▸ AVAILABLE DATA:
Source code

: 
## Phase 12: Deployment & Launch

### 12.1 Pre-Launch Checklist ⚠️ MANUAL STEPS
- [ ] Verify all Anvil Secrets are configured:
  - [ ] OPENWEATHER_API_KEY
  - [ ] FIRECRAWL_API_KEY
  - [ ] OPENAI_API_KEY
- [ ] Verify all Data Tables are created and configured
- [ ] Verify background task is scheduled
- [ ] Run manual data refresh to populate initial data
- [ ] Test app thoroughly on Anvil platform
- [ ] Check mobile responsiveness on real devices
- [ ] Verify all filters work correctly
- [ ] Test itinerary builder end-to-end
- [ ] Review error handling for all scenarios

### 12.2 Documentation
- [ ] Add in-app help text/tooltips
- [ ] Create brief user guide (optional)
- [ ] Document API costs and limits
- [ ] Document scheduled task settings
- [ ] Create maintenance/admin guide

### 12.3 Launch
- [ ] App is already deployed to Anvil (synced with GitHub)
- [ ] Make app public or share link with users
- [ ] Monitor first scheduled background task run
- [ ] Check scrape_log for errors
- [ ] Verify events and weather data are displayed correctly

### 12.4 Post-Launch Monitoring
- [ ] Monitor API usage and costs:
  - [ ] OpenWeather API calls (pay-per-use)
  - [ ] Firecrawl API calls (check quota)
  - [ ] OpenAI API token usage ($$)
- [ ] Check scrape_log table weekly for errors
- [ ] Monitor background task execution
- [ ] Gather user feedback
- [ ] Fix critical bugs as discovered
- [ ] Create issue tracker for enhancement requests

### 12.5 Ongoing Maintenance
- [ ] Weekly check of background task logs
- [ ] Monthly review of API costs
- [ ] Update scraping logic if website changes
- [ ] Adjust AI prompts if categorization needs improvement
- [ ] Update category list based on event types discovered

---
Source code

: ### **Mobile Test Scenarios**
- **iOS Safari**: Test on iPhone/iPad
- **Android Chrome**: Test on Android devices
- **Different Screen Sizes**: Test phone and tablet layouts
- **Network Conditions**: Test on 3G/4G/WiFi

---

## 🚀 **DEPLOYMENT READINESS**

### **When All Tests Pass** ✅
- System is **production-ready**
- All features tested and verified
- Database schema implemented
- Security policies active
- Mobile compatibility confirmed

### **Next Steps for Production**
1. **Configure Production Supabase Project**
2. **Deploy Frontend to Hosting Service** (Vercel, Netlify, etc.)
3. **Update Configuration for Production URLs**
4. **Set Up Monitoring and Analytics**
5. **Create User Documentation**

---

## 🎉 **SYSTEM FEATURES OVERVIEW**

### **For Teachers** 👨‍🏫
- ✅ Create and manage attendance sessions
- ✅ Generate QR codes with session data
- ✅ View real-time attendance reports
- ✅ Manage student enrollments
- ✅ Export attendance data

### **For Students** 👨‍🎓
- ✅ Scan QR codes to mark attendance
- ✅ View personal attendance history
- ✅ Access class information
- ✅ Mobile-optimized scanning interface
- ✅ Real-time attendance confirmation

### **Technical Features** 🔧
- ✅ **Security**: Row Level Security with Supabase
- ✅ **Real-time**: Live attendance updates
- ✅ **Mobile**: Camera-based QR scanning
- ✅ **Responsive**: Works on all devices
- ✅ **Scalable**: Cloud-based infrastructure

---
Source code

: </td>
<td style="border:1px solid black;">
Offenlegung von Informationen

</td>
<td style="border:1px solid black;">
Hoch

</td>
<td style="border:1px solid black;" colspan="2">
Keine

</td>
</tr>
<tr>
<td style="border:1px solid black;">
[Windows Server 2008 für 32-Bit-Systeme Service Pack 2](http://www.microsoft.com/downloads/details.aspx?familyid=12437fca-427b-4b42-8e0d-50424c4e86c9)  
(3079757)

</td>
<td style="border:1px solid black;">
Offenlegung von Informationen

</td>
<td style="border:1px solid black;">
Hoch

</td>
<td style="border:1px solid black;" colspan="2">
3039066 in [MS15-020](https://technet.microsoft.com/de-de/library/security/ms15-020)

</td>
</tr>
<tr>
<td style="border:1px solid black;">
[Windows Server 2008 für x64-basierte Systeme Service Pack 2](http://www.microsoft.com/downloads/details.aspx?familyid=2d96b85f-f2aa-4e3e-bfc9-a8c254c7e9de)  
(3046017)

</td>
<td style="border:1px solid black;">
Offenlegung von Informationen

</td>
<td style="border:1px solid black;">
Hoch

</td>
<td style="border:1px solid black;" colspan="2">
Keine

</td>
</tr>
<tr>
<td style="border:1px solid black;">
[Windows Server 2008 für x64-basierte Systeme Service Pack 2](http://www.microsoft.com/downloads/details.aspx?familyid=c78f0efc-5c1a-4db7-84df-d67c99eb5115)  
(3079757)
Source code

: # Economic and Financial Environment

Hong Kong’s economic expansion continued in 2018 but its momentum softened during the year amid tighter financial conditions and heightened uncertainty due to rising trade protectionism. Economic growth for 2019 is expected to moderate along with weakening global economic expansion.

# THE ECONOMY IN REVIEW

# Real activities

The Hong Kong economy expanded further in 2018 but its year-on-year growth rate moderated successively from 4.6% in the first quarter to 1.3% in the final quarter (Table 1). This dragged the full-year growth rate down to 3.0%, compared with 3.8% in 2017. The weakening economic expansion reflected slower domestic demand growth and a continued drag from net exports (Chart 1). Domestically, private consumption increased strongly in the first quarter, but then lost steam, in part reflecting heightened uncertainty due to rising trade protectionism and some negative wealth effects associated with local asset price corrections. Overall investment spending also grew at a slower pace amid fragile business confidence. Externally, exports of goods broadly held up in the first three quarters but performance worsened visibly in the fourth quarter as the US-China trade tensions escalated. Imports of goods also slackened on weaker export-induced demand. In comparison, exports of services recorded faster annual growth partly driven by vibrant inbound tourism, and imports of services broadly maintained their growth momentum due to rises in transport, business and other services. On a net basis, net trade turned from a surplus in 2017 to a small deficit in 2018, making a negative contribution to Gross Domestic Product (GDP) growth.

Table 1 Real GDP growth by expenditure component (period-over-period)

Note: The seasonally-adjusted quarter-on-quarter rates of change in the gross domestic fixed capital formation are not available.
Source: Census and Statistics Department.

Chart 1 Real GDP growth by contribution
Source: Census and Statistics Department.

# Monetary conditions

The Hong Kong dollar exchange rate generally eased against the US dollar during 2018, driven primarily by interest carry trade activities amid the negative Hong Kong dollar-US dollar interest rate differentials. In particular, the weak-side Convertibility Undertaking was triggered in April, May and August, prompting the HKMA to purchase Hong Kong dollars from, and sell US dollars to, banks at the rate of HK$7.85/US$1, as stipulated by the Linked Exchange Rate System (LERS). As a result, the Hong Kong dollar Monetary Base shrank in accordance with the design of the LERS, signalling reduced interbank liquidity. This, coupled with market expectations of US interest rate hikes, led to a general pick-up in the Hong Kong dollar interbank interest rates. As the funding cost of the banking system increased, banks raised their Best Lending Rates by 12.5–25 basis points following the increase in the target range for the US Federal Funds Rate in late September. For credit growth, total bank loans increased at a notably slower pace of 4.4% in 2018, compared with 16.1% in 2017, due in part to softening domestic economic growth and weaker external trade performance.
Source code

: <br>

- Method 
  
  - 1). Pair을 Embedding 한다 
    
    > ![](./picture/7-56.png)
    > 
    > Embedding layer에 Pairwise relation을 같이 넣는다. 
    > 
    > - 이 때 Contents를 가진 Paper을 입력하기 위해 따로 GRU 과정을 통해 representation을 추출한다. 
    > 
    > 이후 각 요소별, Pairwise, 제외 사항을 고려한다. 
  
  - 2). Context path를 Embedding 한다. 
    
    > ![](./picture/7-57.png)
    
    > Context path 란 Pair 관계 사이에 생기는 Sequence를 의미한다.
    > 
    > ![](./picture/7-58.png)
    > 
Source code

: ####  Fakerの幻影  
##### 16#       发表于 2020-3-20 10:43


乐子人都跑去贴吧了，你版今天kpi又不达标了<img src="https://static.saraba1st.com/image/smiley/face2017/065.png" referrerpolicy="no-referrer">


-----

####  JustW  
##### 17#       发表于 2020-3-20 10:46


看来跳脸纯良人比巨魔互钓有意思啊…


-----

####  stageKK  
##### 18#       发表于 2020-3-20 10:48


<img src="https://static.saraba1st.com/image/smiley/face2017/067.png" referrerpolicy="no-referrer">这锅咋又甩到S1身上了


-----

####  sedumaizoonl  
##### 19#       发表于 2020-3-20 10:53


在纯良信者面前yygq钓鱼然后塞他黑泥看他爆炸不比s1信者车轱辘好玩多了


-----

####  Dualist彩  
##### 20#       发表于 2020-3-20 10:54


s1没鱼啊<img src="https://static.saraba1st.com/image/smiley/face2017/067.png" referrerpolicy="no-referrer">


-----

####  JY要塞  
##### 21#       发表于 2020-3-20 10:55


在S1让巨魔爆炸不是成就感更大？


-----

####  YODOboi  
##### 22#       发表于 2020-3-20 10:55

▸ WORK ORDER: Using the entries above, output exactly the lines between the line holding "- [ ] Monitor first" and the line holding "- ✅ **Security**: Row", end lines included, and nothing more.

▸ REPLY:
- [ ] Monitor first scheduled background task run
- [ ] Check scrape_log for errors
- [ ] Verify events and weather data are displayed correctly

### 12.4 Post-Launch Monitoring
- [ ] Monitor API usage and costs:
  - [ ] OpenWeather API calls (pay-per-use)
  - [ ] Firecrawl API calls (check quota)
  - [ ] OpenAI API token usage ($$)
- [ ] Check scrape_log table weekly for errors
- [ ] Monitor background task execution
- [ ] Gather user feedback
- [ ] Fix critical bugs as discovered
- [ ] Create issue tracker for enhancement requests

### 12.5 Ongoing Maintenance
- [ ] Weekly check of background task logs
- [ ] Monthly review of API costs
- [ ] Update scraping logic if website changes
- [ ] Adjust AI prompts if categorization needs improvement
- [ ] Update category list based on event types discovered

---
Source code

: ### **Mobile Test Scenarios**
- **iOS Safari**: Test on iPhone/iPad
- **Android Chrome**: Test on Android devices
- **Different Screen Sizes**: Test phone and tablet layouts
- **Network Conditions**: Test on 3G/4G/WiFi

---

## 🚀 **DEPLOYMENT READINESS**

### **When All Tests Pass** ✅
- System is **production-ready**
- All features tested and verified
- Database schema implemented
- Security policies active
- Mobile compatibility confirmed

### **Next Steps for Production**
1. **Configure Production Supabase Project**
2. **Deploy Frontend to Hosting Service** (Vercel, Netlify, etc.)
3. **Update Configuration for Production URLs**
4. **Set Up Monitoring and Analytics**
5. **Create User Documentation**

---

## 🎉 **SYSTEM FEATURES OVERVIEW**

### **For Teachers** 👨‍🏫
- ✅ Create and manage attendance sessions
- ✅ Generate QR codes with session data
- ✅ View real-time attendance reports
- ✅ Manage student enrollments
- ✅ Export attendance data

### **For Students** 👨‍🎓
- ✅ Scan QR codes to mark attendance
- ✅ View personal attendance history
- ✅ Access class information
- ✅ Mobile-optimized scanning interface
- ✅ Real-time attendance confirmation

### **Technical Features** 🔧
- ✅ **Security**: Row Level Security with Supabase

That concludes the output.